Remembering all this, Vogel called up her friend Sam Rudy, a theatre publicist whose opinion she trusts, and asked him: “Would it be a good idea to make digital theatre productions of these plays I love and put them up for free on YouTube?” Sam listened and went: “We have to do this.” Using her last royalty check of twelve thousand dollars from the Broadway production of her play Indecent, she created Bard at the Gate, a virtual reading series. She put up three plays on YouTube within the next six months, including Kernel of Sanity and Bulrusher, with remarkably starry casts. (After all, what else was anybody doing?) They attracted relatively huge traffic. Over the four days they were allowed by union rules to show Kernel of Sanity, it drew eleven thousand viewers from all over the world.

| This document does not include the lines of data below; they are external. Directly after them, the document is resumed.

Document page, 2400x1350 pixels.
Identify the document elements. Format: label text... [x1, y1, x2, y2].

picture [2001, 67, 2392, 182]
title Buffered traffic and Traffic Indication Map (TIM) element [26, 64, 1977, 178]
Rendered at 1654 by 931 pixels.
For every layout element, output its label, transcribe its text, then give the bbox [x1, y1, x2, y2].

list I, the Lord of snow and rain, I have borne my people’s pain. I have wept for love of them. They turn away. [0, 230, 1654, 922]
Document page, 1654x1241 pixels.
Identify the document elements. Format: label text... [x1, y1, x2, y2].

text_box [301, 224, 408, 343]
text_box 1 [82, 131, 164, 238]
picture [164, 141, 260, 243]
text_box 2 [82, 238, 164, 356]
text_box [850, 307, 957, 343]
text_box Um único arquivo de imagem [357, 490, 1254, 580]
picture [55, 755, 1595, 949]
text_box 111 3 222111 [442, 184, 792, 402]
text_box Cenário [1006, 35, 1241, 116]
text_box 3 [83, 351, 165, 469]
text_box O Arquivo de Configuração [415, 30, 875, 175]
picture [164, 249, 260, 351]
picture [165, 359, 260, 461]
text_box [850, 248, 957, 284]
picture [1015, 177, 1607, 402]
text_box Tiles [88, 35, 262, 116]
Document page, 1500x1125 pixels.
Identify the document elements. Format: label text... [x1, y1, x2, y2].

Paula Vogel’s series was, of course, far from the only digital theatre project to be born out of the misery of the pandemic shutdown. Over the year and a half when there was virtually no in-person productions, the entire theatre community seemed to be engaging with some form of digital theatre, be it streaming of archival recordings that were not initially meant to be presented to the public, online panels (webinars), or celebrity variety shows like Seth Rudetsky and James Wesley’s Stars in the House that doubled as fundraisers (net-a-thons). But above all, Zoom plays, whether virtual anthologies of new dramas and comedies no more than a few minutes long, or, like Bard at the Gate, digital productions of full-length plays.